[Keypoint coordinate data]

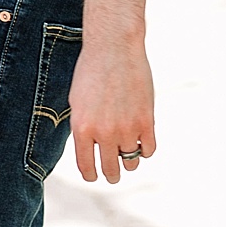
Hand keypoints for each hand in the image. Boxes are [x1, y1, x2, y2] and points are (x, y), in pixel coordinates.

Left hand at [67, 38, 155, 183]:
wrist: (113, 49)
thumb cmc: (90, 72)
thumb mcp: (77, 101)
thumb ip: (83, 127)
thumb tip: (89, 151)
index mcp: (81, 128)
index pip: (86, 166)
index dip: (91, 175)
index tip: (94, 177)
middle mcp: (104, 132)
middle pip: (110, 168)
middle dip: (111, 174)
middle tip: (113, 175)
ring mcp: (127, 128)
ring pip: (131, 161)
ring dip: (129, 161)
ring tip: (126, 156)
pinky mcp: (147, 122)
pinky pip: (149, 150)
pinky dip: (145, 150)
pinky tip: (140, 143)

» **Exercise goal**: Nothing but an exact repeat of the records, pictures excluded, belongs in the answer.

» **Solution for this exercise**:
Hand keypoints for each hand in the image. Boxes are [x1, y1, x2, y2] and points are (x, y), in pixel coordinates.

Left hand at [67, 38, 155, 183]:
wrist: (113, 49)
thumb cmc: (90, 72)
thumb mcp: (77, 101)
thumb ip: (83, 127)
thumb tip: (89, 151)
index mcp: (81, 128)
index pip: (86, 166)
index dip: (91, 175)
index tip: (94, 177)
middle mcp: (104, 132)
middle pip: (110, 168)
middle dip: (111, 174)
middle tip: (113, 175)
ring mcp: (127, 128)
ring pip: (131, 161)
ring dip: (129, 161)
ring tip: (126, 156)
pinky mcp: (147, 122)
pinky pip: (149, 150)
pinky dip: (145, 150)
pinky tip: (140, 143)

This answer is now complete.